Doordat het Belgisch strafrecht een schuldstrafrecht is, kan men enkel gestraft worden wanneer men schuldig wordt bevonden. Enkel mensen die schuldbekwaam zijn, kunnen strafrechterlijk worden gesanctioneerd omdat ze het plegen van strafbare gedragingen bewust kunnen vermijden. Artikel 71 Sw. stelt dan ook dat er geen sprake kan zijn van een misdrijf wanneer de beschuldigde of beklaagde op het ogenblik van het feit in staat van krankzinnigheid was.
De wetgever was in 1930 van oordeel dat de geestesgestoorde delinquenten uit het strafrechterlijk systeem moesten worden gehaald en aan een specifiek regime, namelijk de internering, dienden te worden onderworpen. De internering werd dan ook niet aanzien als een straf maar eerder als een beveiligingsmaatregel met een dubbel doel. Enerzijds werd de bescherming van de maatschappij tegen de geestesgestoorde delinquent vooropgesteld terwijl het anderzijds eveneens de bedoeling was om de geesteszieke tijdens de internering te behandelen met het oog op zijn reïntegratie in de maatschappij.
Vandaag de dag kunnen de onderzoeksgerechten of de vonnisgerechten, op basis van artikel 7 van de Wet tot bescherming van de maatschappij tegen abnormalen en de gewoontemisdadigers van 1 juli 1964 (WBM), de internering gelasten van een verdachte of een beklaagde die een misdaad of wanbedrijf heeft gepleegd en verkeert in een staat van krankzinnigheid, een ernstige staat van geestesstoornis of zwakzinnigheid die hem ongeschikt maakt tot het controleren van zijn daden.
De internering zal in de praktijk pas worden opgelegd na een observatie en een grondig psychiatrisch onderzoek van de verdachte door een deskundige-psychiater. Deze psychiater zal nagaan of de betrokkene al dan niet toerekeningsvatbaar en sociaal gevaarlijk is. Hij zal dan een advies geven aan de rechter die hem heeft aangesteld.

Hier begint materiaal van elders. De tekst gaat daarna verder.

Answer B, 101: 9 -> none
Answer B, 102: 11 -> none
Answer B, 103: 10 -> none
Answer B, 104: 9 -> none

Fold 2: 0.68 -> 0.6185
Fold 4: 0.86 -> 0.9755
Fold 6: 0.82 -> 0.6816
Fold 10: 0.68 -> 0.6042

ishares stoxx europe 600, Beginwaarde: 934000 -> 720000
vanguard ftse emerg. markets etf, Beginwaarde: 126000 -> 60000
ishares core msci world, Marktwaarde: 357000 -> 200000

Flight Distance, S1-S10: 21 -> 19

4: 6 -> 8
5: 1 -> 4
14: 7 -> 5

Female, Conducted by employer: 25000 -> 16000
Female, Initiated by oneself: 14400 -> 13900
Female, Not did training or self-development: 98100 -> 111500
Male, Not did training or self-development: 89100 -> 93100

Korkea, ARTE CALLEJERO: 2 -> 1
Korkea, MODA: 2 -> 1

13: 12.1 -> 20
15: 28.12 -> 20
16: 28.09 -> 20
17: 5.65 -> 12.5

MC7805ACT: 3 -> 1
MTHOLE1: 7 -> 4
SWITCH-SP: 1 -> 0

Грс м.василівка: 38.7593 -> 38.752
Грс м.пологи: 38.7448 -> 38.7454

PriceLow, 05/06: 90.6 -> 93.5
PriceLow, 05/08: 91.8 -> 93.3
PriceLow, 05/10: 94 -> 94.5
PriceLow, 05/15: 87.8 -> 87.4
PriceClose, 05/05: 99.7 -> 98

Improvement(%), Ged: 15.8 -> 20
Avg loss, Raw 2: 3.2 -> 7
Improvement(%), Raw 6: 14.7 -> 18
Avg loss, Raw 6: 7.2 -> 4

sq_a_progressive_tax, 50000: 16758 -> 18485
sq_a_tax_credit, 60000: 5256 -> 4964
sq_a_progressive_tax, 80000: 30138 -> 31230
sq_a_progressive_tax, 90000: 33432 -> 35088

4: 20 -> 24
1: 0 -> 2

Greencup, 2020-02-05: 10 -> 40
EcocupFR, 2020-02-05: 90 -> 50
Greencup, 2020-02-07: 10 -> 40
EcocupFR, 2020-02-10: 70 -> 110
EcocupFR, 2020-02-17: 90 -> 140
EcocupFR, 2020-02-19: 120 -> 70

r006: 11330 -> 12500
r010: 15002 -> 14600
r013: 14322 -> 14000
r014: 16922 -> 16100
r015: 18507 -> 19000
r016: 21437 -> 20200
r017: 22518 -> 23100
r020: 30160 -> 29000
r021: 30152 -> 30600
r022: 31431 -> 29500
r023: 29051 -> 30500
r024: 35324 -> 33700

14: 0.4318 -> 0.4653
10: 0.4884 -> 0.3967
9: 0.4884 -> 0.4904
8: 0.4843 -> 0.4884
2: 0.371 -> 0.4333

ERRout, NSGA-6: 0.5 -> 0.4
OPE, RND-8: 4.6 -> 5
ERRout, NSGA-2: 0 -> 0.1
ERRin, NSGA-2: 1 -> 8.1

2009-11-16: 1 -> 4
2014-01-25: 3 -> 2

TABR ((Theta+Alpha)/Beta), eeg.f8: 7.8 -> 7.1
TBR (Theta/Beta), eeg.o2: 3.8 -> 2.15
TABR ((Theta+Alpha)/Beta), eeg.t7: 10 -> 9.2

Wanneer de internering is uitgesproken zal de Commissie tot Bescherming van de Maatschappij (CBM) bevoegd zijn voor de verdere uitvoering ervan.
Aangezien het niet duidelijk is hoelang de betrokkene aan zijn geestesstoornis zal leiden, is de internering van onbepaalde duur. De geïnterneerde of zijn advocaat kan echter wel een verzoek tot invrijheidsstelling indienen. Dit verzoek zal enkel worden ingewilligd wanneer de toestand van de geïnterneerde voldoende verbeterd is en alle voorwaarden voor zijn reclassering vervuld zijn. Wanneer het verzoek niet wordt ingewilligd kan er tegen de beslissing beroep worden aangetekend.
Door een tekort aan financiële middelen blijkt echter dat de geïnterneerden vandaag de dag al te vaak in onaangepaste omstandigheden in de gevangenissen of inrichtingen ter bescherming van de maatschappij verblijven, waardoor hun geestestoestand er steeds meer op achteruit gaat en hun kans op een reïntegratie in de maatschappij op die manier wordt verkleind.
De wetgever heeft dan ook gepoogd door middel van de Wet van 21 april 2007 (nog niet in werking getreden) hierin enigszins verbetering in te brengen. Of deze wet en de daarbij horende beleidskeuzes en praktische maatregelen de gewenste uitwerkingen zullen krijgen, zal de toekomst nog verder moeten uitwijzen.